Frequently asked questions

Which errors should really count as a provider failure?

Count timeouts, 5xx, and connection drops. These signals usually mean the channel is genuinely unstable.

Keep 429 separate: it more often points to a limit than to a full outage. Do not include client errors like 400 or 422 in cut-off logic, because they are caused by the request itself.

Why not just retry the request on the same failing channel?

Because you are adding load to the weak spot yourself. One failed call quickly turns into two or three, the queue grows, and the chance of success barely changes.

It is better to route the request to a backup path quickly or apply backoff than to keep hitting the same channel with retries.

What error window should I choose for chat and for batch jobs?

For chat, a window of 30–60 seconds is usually enough. Users notice delays quickly, so the router needs to react without waiting too long.

For batch jobs, the window should be longer, often 3–10 minutes. That way you do not disable a route because of a short spike and move a large volume into a more expensive channel.
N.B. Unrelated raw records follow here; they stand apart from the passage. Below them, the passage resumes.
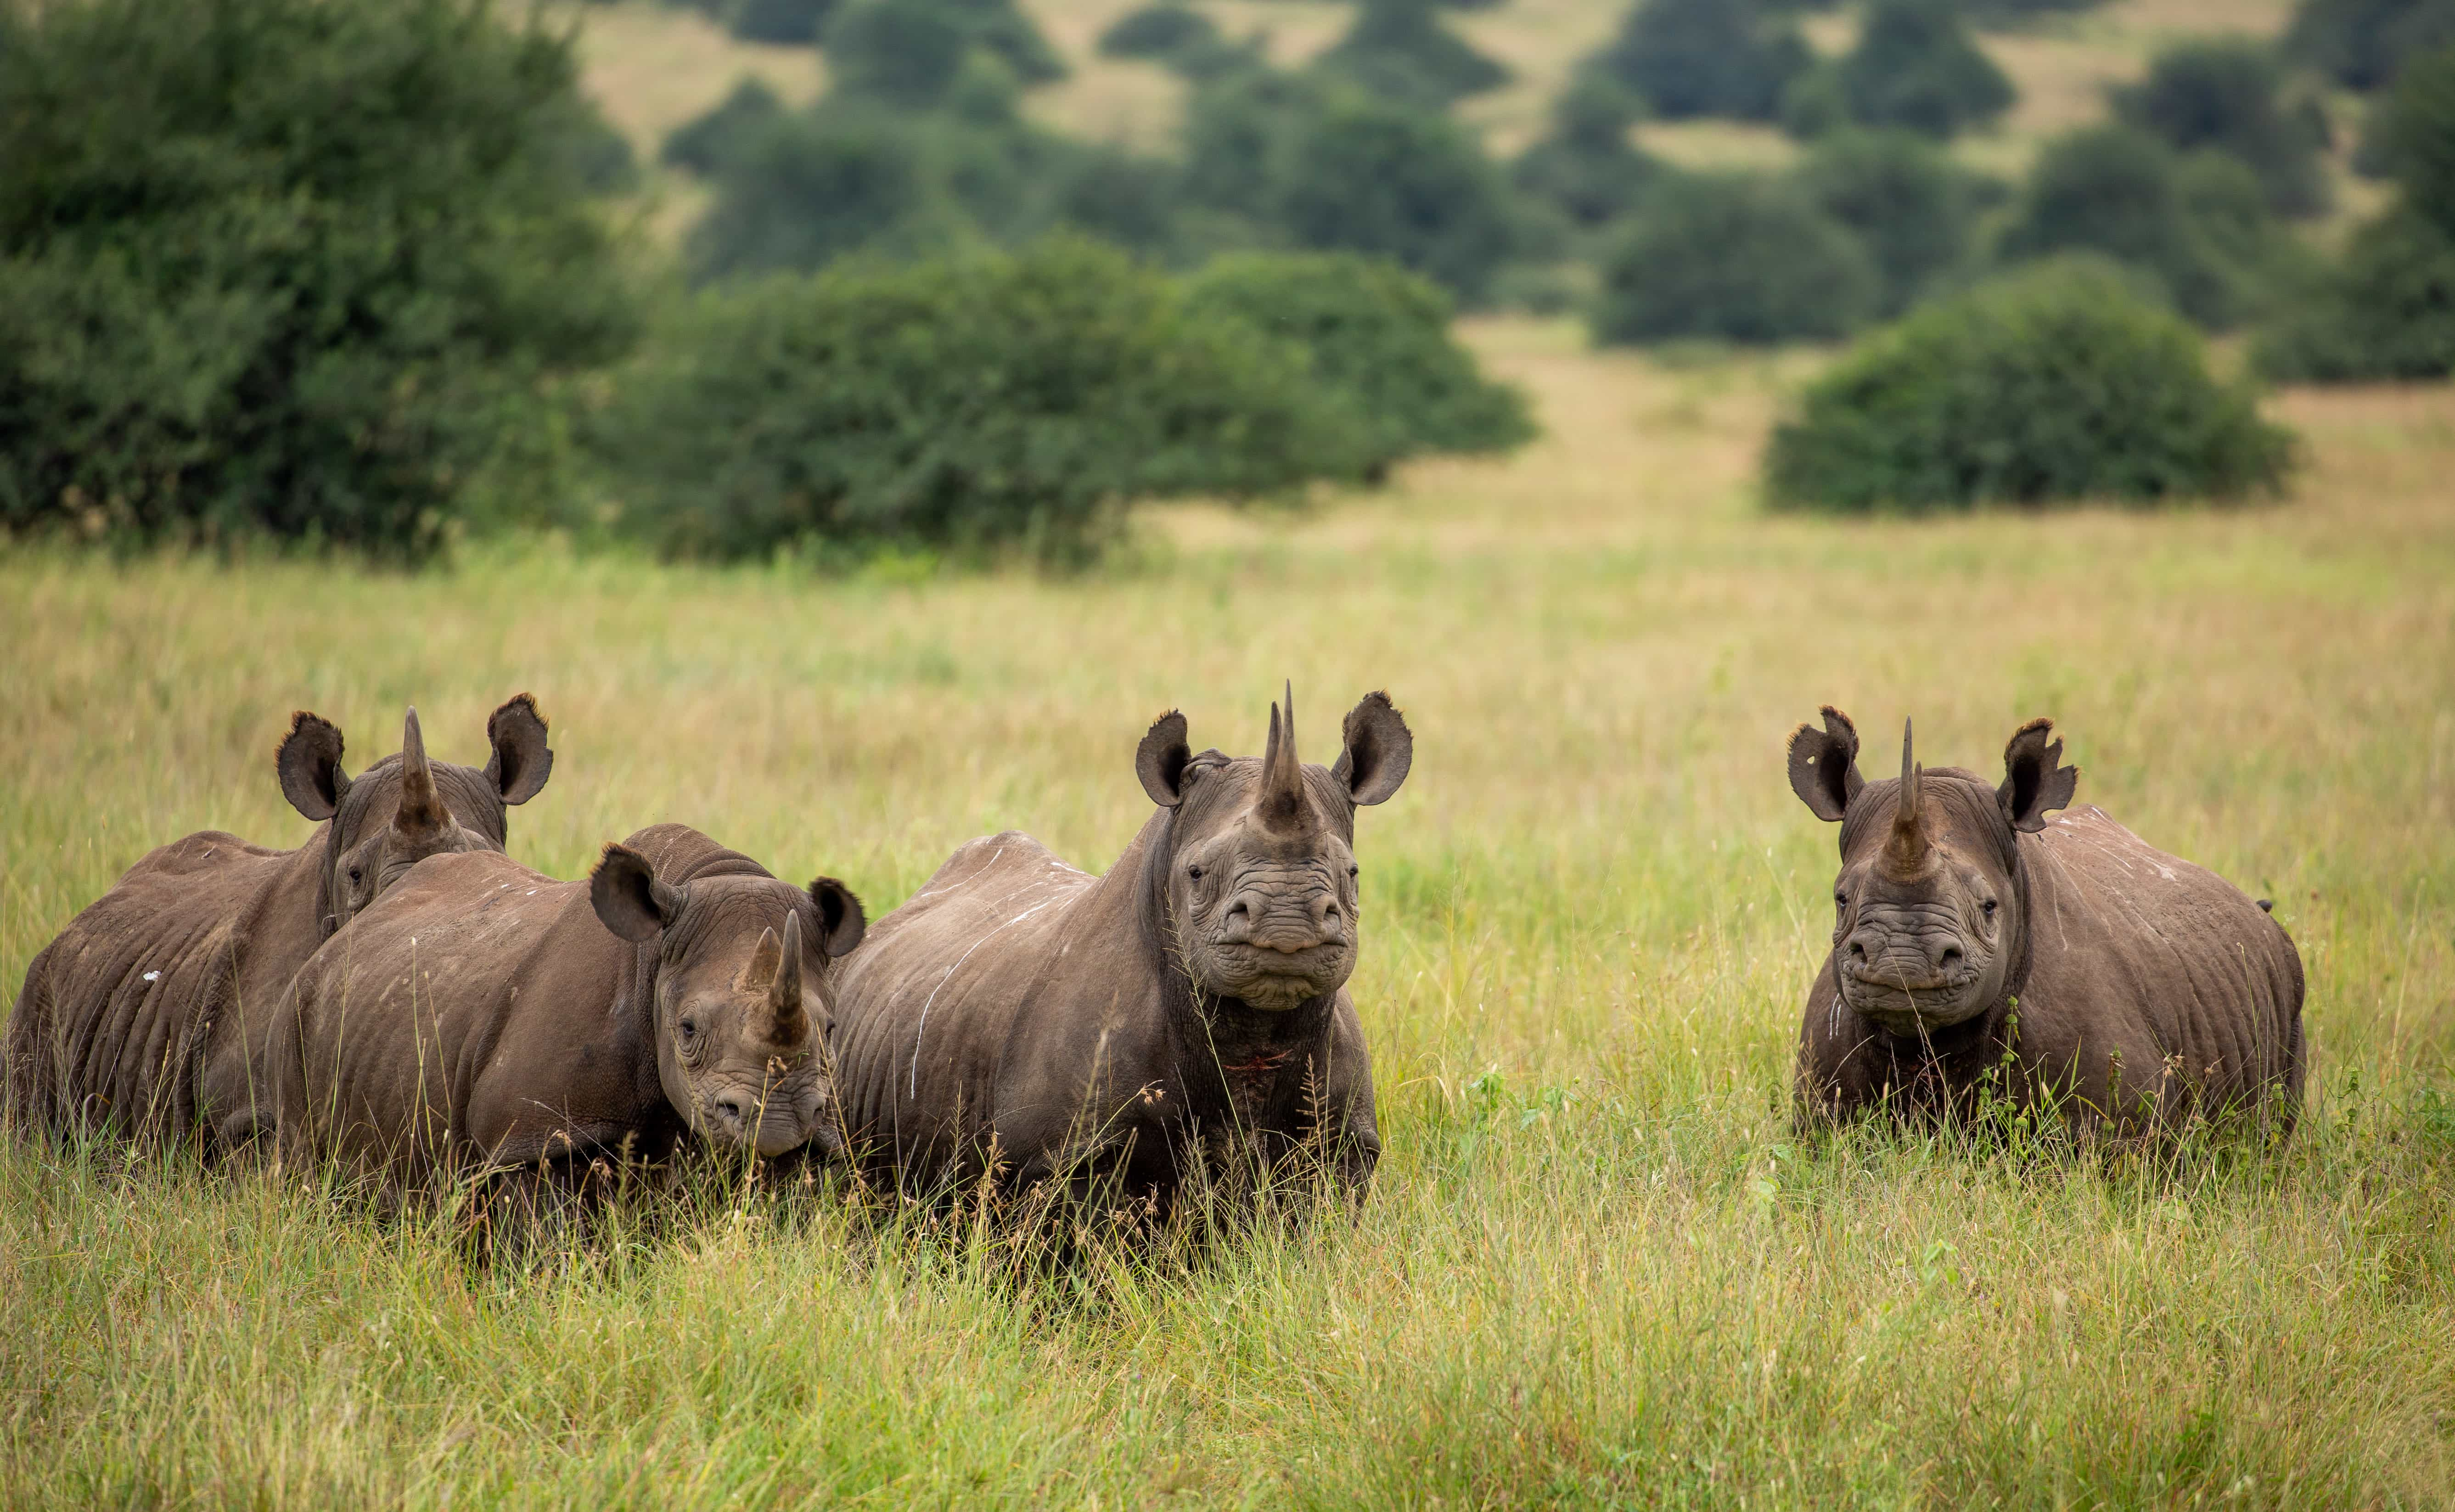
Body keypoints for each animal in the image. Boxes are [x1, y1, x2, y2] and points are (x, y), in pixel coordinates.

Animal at [266, 825, 864, 1193]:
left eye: (832, 1029)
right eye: (688, 1028)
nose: (777, 1118)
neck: (652, 959)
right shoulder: (531, 1134)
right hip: (297, 1016)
Do I need a minimum number of requests in the window?

Yes, without it the rule often reacts to noise. If only three requests passed through the window and one failed, the percentage looks scary, but it is too early to draw a conclusion.
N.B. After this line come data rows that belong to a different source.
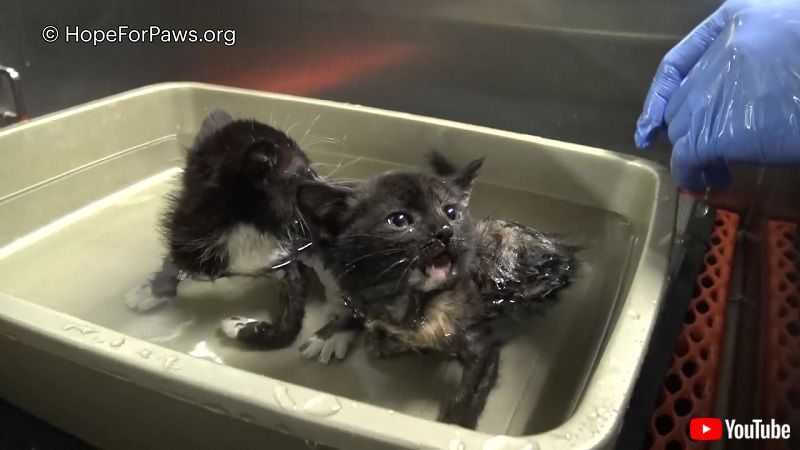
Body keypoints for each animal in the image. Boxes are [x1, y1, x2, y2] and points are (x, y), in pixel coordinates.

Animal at [125, 109, 352, 353]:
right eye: (308, 170)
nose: (328, 186)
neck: (243, 226)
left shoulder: (293, 251)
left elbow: (289, 325)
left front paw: (242, 328)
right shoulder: (187, 227)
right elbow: (176, 257)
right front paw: (153, 288)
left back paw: (333, 334)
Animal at [296, 154, 576, 428]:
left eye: (451, 212)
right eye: (399, 220)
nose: (445, 231)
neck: (416, 301)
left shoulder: (483, 347)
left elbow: (470, 392)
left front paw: (457, 423)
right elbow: (369, 324)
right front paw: (333, 331)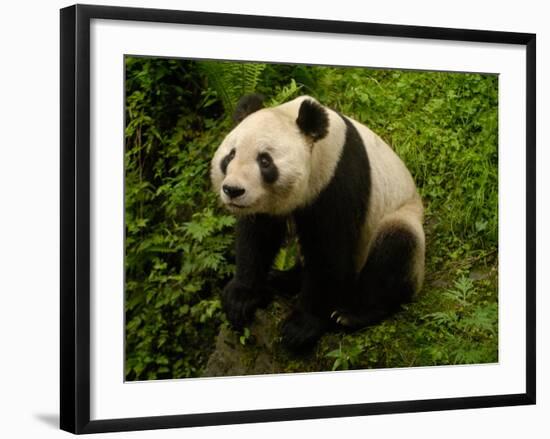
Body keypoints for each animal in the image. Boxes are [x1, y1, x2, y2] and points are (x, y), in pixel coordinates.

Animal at [211, 94, 426, 352]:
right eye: (230, 155)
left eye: (265, 161)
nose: (233, 190)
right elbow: (257, 236)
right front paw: (240, 298)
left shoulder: (336, 179)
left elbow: (329, 250)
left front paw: (301, 327)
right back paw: (282, 278)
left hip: (401, 219)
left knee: (395, 248)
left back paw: (353, 314)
At the start, it is practical to require at least 20–50 requests in the window. For low traffic, you can make the window longer and look not only at the percentage but also at the absolute number of failures.
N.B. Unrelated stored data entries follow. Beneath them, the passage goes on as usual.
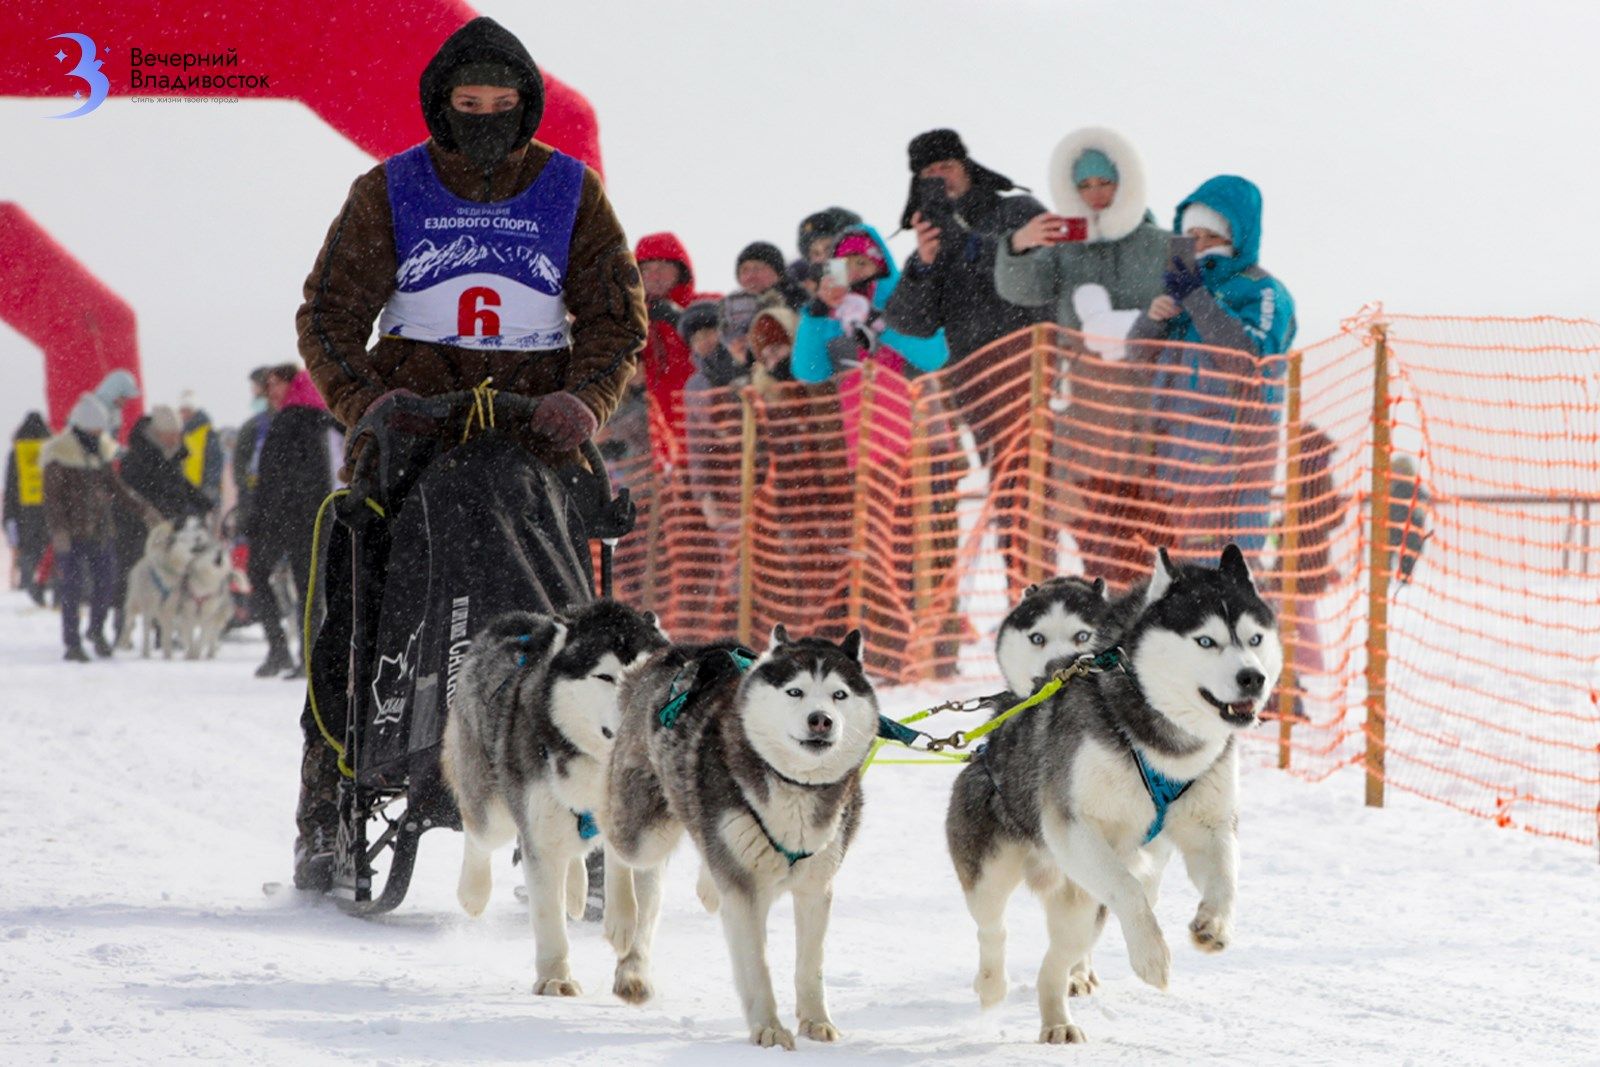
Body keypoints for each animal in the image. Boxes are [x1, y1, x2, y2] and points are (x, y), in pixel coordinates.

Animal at [441, 604, 665, 998]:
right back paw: (474, 891)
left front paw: (633, 971)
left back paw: (579, 892)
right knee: (479, 834)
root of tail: (518, 620)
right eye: (605, 676)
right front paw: (555, 977)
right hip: (494, 809)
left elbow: (641, 910)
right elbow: (548, 916)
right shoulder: (539, 840)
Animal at [601, 627, 883, 1049]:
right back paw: (620, 919)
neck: (794, 788)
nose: (821, 720)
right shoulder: (744, 894)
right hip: (644, 829)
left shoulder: (816, 887)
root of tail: (676, 651)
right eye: (795, 692)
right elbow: (758, 965)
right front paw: (769, 1027)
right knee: (614, 840)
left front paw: (816, 1020)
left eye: (839, 694)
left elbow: (811, 964)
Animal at [940, 547, 1280, 1049]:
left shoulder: (1208, 825)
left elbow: (1226, 876)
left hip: (1084, 907)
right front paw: (1152, 956)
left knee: (1057, 960)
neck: (1163, 738)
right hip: (994, 873)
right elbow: (1129, 889)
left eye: (1255, 638)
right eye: (1205, 641)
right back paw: (992, 984)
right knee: (992, 929)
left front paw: (1214, 924)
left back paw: (1056, 1018)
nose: (1252, 677)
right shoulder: (1073, 827)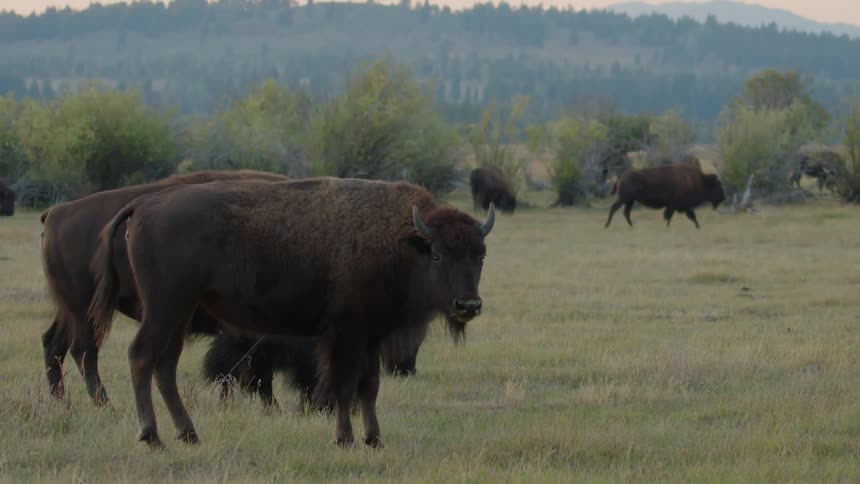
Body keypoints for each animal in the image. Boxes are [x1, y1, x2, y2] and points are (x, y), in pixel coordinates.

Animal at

Why is it better to track metrics by provider and model together?

Because one model from the same provider may work fine while another keeps returning 502 and timeouts. If you cut off the whole provider, you lose a healthy route for no reason.

Collect metrics by provider + model, and only then decide whether to disable the whole pool.

What threshold should I start with if I do not have exact data yet?

Usually, it works better to use two checks instead of one. The first looks at the error rate in the window, and the second catches a run of failures in a row.

For chat, you can start with a 60-second window, cut off at 20–30% errors, and immediate shutdown after 5–7 failures in a row. For batch, a 5-minute window and a 10–15% threshold often work well, plus separate timeout control.

How do I bring traffic back after a failure without causing flapping?

Do not reopen the channel for the full stream right away. First give it a cooldown of 5–15 minutes, then send a few test requests that look like real ones.

If the responses are healthy, return traffic step by step: first a small share, then a medium one, and only after a stable window the full volume. If errors or latency start rising again, put the route back into cooldown immediately.

What should I do with 429 errors?

First reduce the load on that route. Often backoff, a queue, or moving part of the requests to a backup channel helps.

Do not mix 429 with timeouts and 5xx. Otherwise the router will think the provider is down, when in reality it is only asking you to slow down.

Where do teams most often make mistakes in this kind of scheme?

A common mistake is using the same threshold for all scenarios, not setting a minimum traffic level in the window, and treating client 4xx errors as provider failures. Because of that, the scheme either cuts off a healthy channel or keeps a bad one alive for too long.

Another expensive mistake is returning 100% of traffic after a single successful response. That almost always leads to another failure a few minutes later.

When should thresholds be reviewed, and what should be checked after the first release?

After launch, do not change the settings on the first day. Let the scheme live for at least a week, and collect the number of cut-offs, outage duration, time to traffic return, and application-side complaints.

Then review the real incidents manually and compare the thresholds with the incident log once a month. If you work through a single gateway, also check the data rules right away: country storage, PII masking, and audit logging should not break when traffic is rerouted.